Magnetic ground state of NiCl2/Br2 monolayers encapsulated in UiO-67 MOF, effect of partially filled pores: Ab-initio and Monte Carlo theoretical study

Abstract

Ab initio calculations are used to study the properties of two dimensional (2D) Transition Metal Halides (TMH, TM=Ni; H = Cl, Br) encapsulated inside a derivative of UiO-67 Metal-Organic Frameworks (MOF). Two monolayers of TMHs (NiCl2 and NiBr2) were isolated from the experimental Crystallographic Information File (CIF) and used in this study.
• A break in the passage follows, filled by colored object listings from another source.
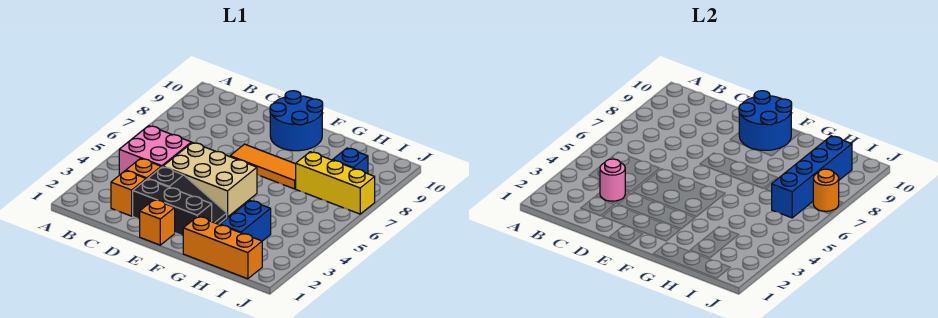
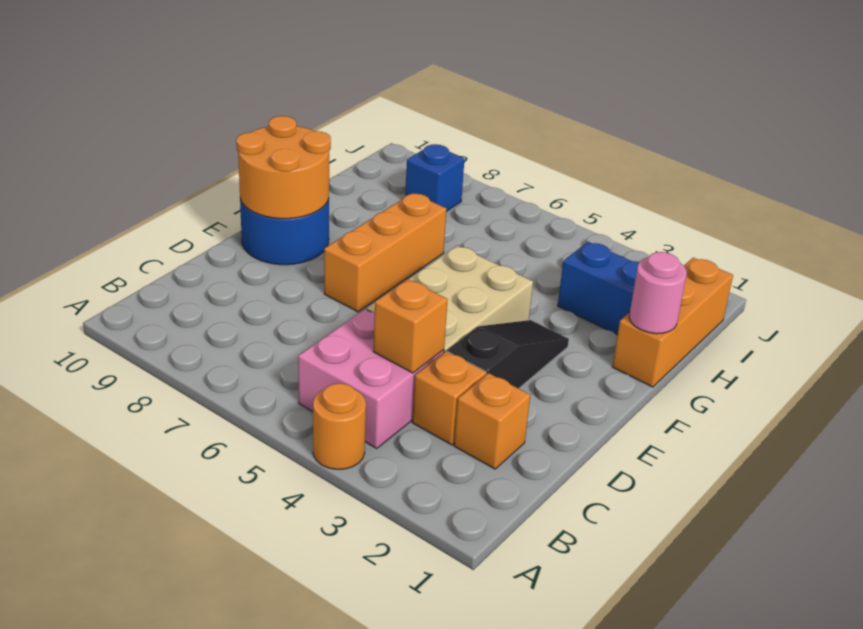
pink round brick C3 level 2 -> pink round brick G1 level 2
black brick D2:F2 level 1 -> none
orange brick E1 level 1 -> orange brick C4 level 2
orange tile E7:G7 level 1 -> orange brick E7:G7 level 1
blue round brick E9:F10 level 2 -> orange round brick E9:F10 level 2
yellow brick H7:J7 level 1 -> none
blue brick I6:I9 level 2 -> none
orange round brick J7 level 2 -> orange round brick A4 level 1

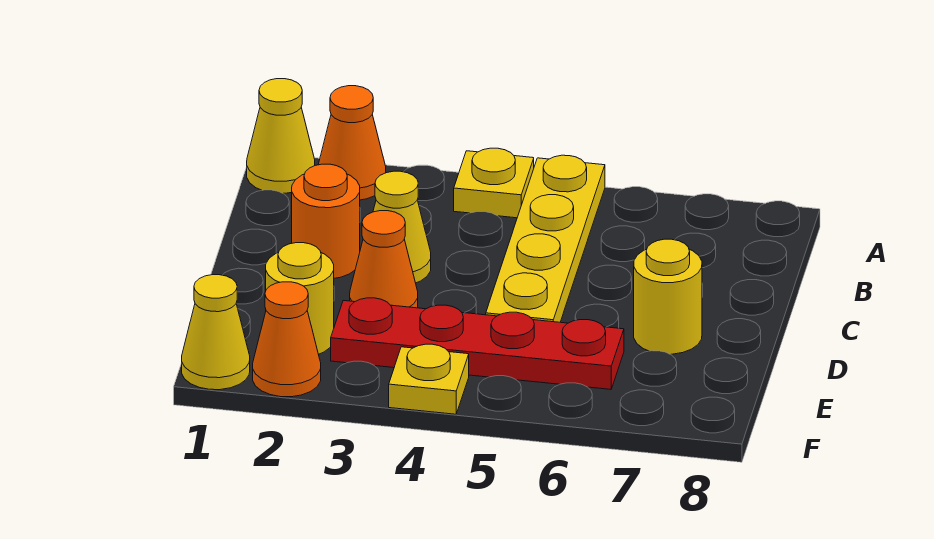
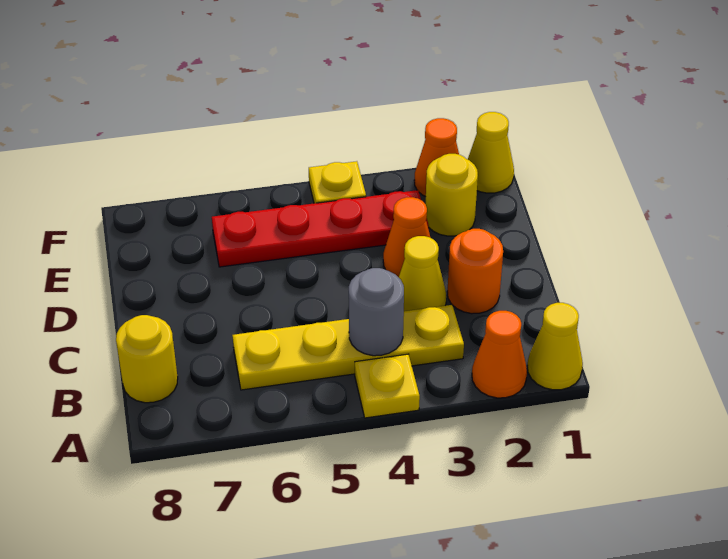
yellow plate A5:D5 level 1 -> yellow plate B3:B6 level 1
none -> grey round brick B4 level 2
yellow round brick D7 level 1 -> yellow round brick B8 level 1

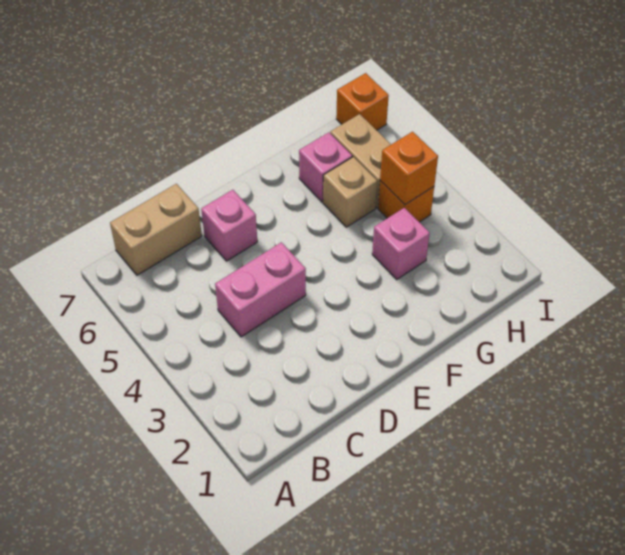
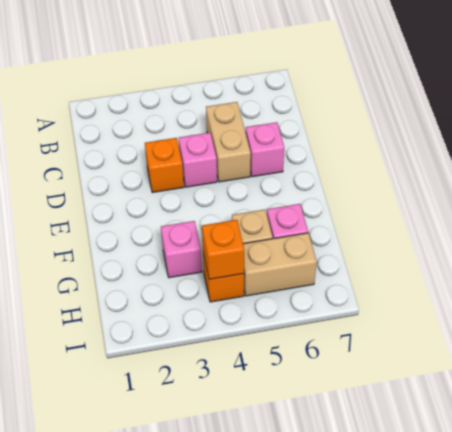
tan brick B7:C7 level 1 -> tan brick C5:D5 level 1
pink brick C4:D4 level 1 -> pink brick D4 level 1
orange brick I7 level 1 -> orange brick D3 level 1

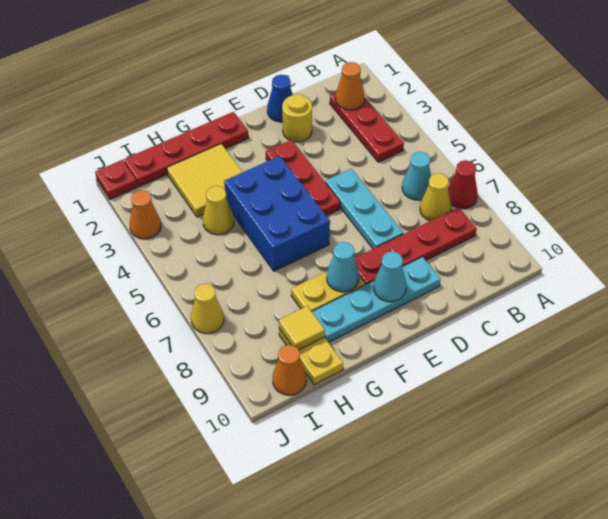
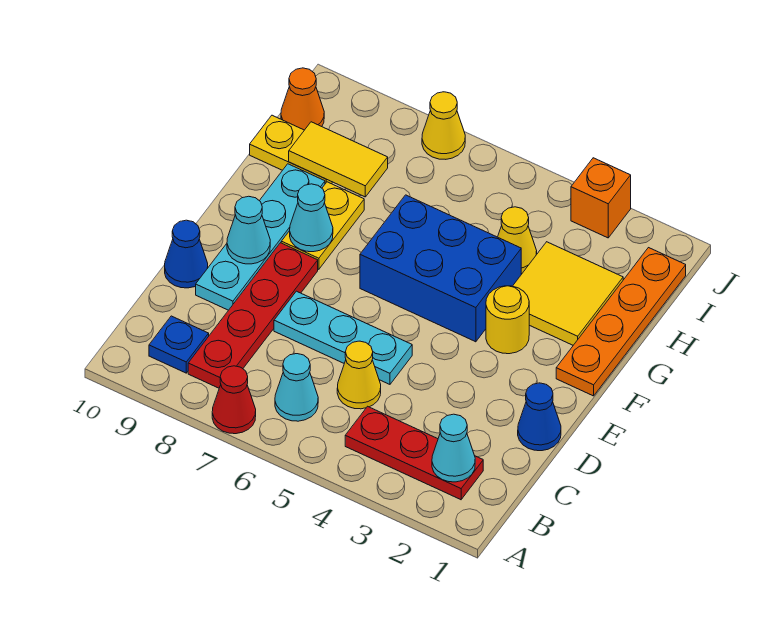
orange cone B2 level 2 -> cyan cone B2 level 2
yellow cone B7 level 1 -> yellow cone C5 level 1
none -> blue plate B9 level 1
yellow round brick D2 level 1 -> yellow round brick F3 level 1
none -> blue cone D10 level 1
red plate E3:E5 level 1 -> none
red plate F1:I1 level 1 -> orange plate F1:I1 level 1
yellow tile H9 level 2 -> yellow tile H8:H9 level 2
red plate J1 level 1 -> none
orange cone J3 level 1 -> orange brick J3 level 1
We found that the structure of both monolayers within the MOF (TMH@MOF) have very similar geometries compared to their perfect 2D sheets hypothetically derived from their bulk structures (TMH@bulk) with small distortions in the Metal–Metal (M–M) and Metal–Halide (M–H) bonds. NiCl2 and NiBr2 sheets have a Ferromagnetic (FM) ground state with large intrinsic magnetic moments localized at each metal site. The predicted FM ground state is also confirmed in the magnetic exchange coupling constant (J) calculations between M centers which are found all positive, but non isotropic within each sheet. Weaker interactions with J ≈0.2 meV are found among NN centers in the outer ring compared to J ≈0.85 meV in the inner rings of both monolayers. The calculated Jś are inserted in a Monte Carlo (MC) code to afford Curie temperatures of 27 K and 22 K for NiCl2/Br2 monolayers respectively. Finally, the experimentally collected structures at low metal loading were found to have distinct magnetic properties compared to the completely filled sheets.